Transformation Examples

This page provides practical examples of transforming documents using the Graphora client library.

Basic Document Transformation

The following example demonstrates how to transform a set of documents using a registered ontology:

from graphora import GraphoraClient

# Initialize the client with user ID (required)
client = GraphoraClient(
    base_url="https://api.graphora.io",
    user_id="your-user-id",  # Required for all API calls
    api_key="your-api-key"
)

# Use a previously registered ontology
ontology_id = "ont_123456789"

# Prepare a list of document files to transform
document_paths = [
    "document1.pdf",
    "document2.docx",
    "document3.txt"
]

# Transform the documents
response = client.transform(ontology_id, document_paths)
print(f"Transformation started with ID: {response.id}")

# Check the status of the transformation
status = client.get_transform_status(response.id)
print(f"Transformation status: {status.status}")
print(f"Progress: {status.progress:.2%}")

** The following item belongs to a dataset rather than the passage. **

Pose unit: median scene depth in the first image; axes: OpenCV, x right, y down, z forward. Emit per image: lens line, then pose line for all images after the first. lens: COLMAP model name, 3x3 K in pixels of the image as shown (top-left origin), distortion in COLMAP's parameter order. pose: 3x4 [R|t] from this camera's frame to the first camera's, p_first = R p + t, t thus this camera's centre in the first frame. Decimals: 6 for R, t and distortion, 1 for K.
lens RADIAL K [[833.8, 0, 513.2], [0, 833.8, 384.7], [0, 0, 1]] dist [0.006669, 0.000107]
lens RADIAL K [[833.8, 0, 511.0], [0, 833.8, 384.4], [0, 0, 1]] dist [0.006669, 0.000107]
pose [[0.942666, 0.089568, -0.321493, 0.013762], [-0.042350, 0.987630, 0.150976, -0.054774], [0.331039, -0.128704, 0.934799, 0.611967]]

Transforming Documents with Metadata

You can also provide metadata for each document to enrich the transformation process:

from graphora import GraphoraClient, DocumentMetadata, DocumentType

# Initialize the client with user ID (required)
client = GraphoraClient(
    base_url="https://api.graphora.io",
    user_id="your-user-id",  # Required for all API calls
    api_key="your-api-key"
)

# Use a previously registered ontology
ontology_id = "ont_123456789"

# Prepare document paths and metadata
document_paths = [
    "document1.pdf",
    "document2.docx"
]

metadata = [
    DocumentMetadata(
        source="Annual Report 2024",
        document_type=DocumentType.PDF,
        tags=["finance", "annual", "report"],
        custom_metadata={
            "department": "Finance",
            "confidentiality": "Internal"
        }
    ),
    DocumentMetadata(
        source="Product Specifications",
        document_type=DocumentType.DOCX,
        tags=["product", "specifications", "technical"],
        custom_metadata={
            "department": "Engineering",
            "product_id": "PRD-2024-001"
        }
    )
]

# Transform the documents with metadata
response = client.transform(ontology_id, document_paths, metadata=metadata)
print(f"Transformation started with ID: {response.id}")

Monitoring Transformation Progress

For long-running transformations, you can monitor the progress:

from graphora import GraphoraClient
import time

# Initialize the client with user ID (required)
client = GraphoraClient(
    base_url="https://api.graphora.io",
    user_id="your-user-id",  # Required for all API calls
    api_key="your-api-key"
)

# Start a transformation (assuming you have already set up the ontology and documents)
transform_response = client.transform(ontology_id, document_paths)
transform_id = transform_response.id

# Monitor the transformation progress
completed = False
while not completed:
    status = client.get_transform_status(transform_id)
    print(f"Status: {status.status}, Progress: {status.progress:.2%}")
    
    if status.status in ["COMPLETED", "FAILED"]:
        completed = True
        if status.status == "COMPLETED":
            print("Transformation completed successfully!")
        else:
            print(f"Transformation failed: {status.error}")
    else:
        # Wait for 5 seconds before checking again
        time.sleep(5)

# If transformation was successful, you can proceed to merging
if status.status == "COMPLETED":
    print("Ready to merge the transformed data into a graph")

Using the Wait Helper Method

You can also use the built-in wait method for convenience:

from graphora import GraphoraClient

# Initialize the client with user ID (required)
client = GraphoraClient(
    base_url="https://api.graphora.io",
    user_id="your-user-id",  # Required for all API calls
    api_key="your-api-key"
)

# Start a transformation
transform_response = client.transform(ontology_id, document_paths)
transform_id = transform_response.id

# Wait for completion (with timeout)
try:
    final_status = client.wait_for_transform(transform_id, timeout=300)  # 5 minutes
    print(f"Transformation completed with status: {final_status.status}")
except Exception as e:
    print(f"Transformation failed or timed out: {e}")

Handling Different Document Types

Graphora supports various document types. Here’s how to transform a mix of document types:

from graphora import GraphoraClient

# Initialize the client with user ID (required)
client = GraphoraClient(
    base_url="https://api.graphora.io",
    user_id="your-user-id",  # Required for all API calls
    api_key="your-api-key"
)

# Use a previously registered ontology
ontology_id = "ont_123456789"

# Prepare a list of different document types
documents = [
    "text_document.txt",      # Plain text
    "word_document.docx",     # Microsoft Word
    "pdf_document.pdf",       # PDF
    "data.csv",               # CSV
    "config.json",            # JSON
    "schema.yaml"             # YAML
]

# Transform the documents
response = client.transform(ontology_id, documents)
print(f"Transformation started with ID: {response.id}")

These examples demonstrate the basic operations for transforming documents with the Graphora client library. For more detailed information about transformation concepts and options, see the Transformation Concepts page.